I stumbled upon an article from DailyGood.org by Bronnie Ware titled, Top Five Regrets of The Dying. I just had to read it after seeing an attention-grabbing headline like that.
Ware worked for years with patients who had gone home to die. She was with the patients as they experienced a whirlwind of emotions, such as, “denial, fear, anger, remorse, more denial and eventually acceptance.”
Ware says, “When questioned about any regrets they had or anything they would do differently, common themes surfaced again and again. Here are the most common five:”
1. I wish I’d had the courage to live a life true to myself, not the life others expected of me.
2. I wish I didn’t work so hard.
3. I wish I’d had the courage to express my feelings.
4. I wish I had stayed in touch with my friends.
5. I wish that I had let myself be happier.
In his book, Stumbling on Happiness, Daniel Gilbert writes that people regret not taking action more than they regret taking action. Gilbert says this is because if we make a decision and it goes horribly wrong, we can still console ourselves by feeling that we learned a lesson. We tell ourselves that some good can come out of the bad decision.

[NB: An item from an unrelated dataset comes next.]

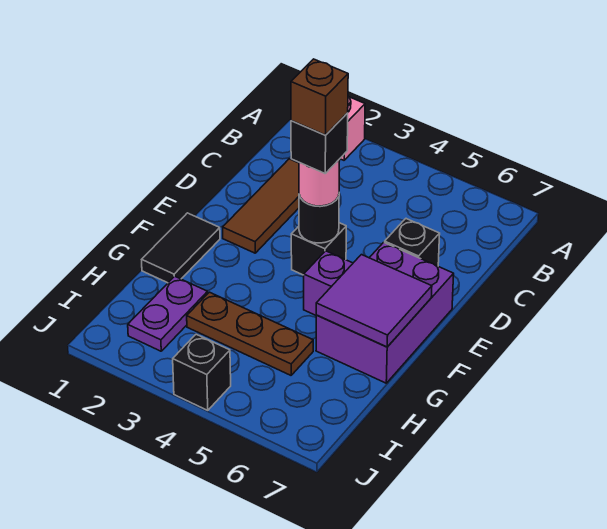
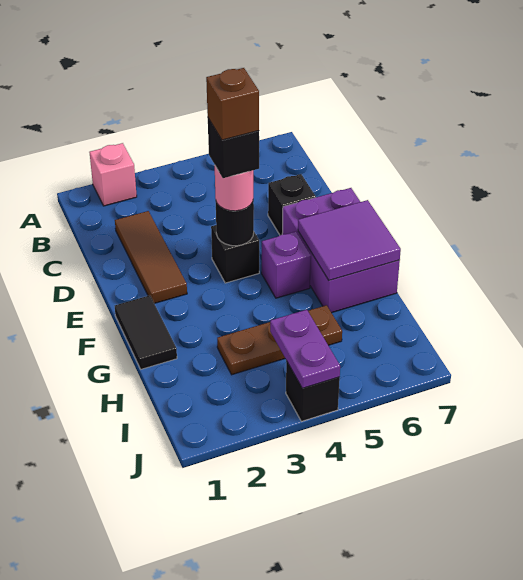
purple 1x2 plate [128,276,208,351] -> purple 1x2 plate moved to [270,310,340,388]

But when we do not make a decision, or do not take action, we are not left with a lesson to be learned. All we are left with is regret and the question of what could have been.
Ware’s list of top regrets of the dying greatly reinforce Gilbert’s point. All five of the regrets are examples of not taking an action earlier in life.
1. Not taking action to live a life true to myself.
2. Not taking time off from work.
3. Not being able to express my feelings.
4. Not staying in touch with my friends.
5. Not letting myself be happier.
Author Gretchen Rubin says that when faced with an important decision, “Later on, you might feel worse about not taking the risk at all, than you will about a risk that doesn’t succeed.”
If you ever start to doubt that fact, just take a look at the top five regrets of the dying.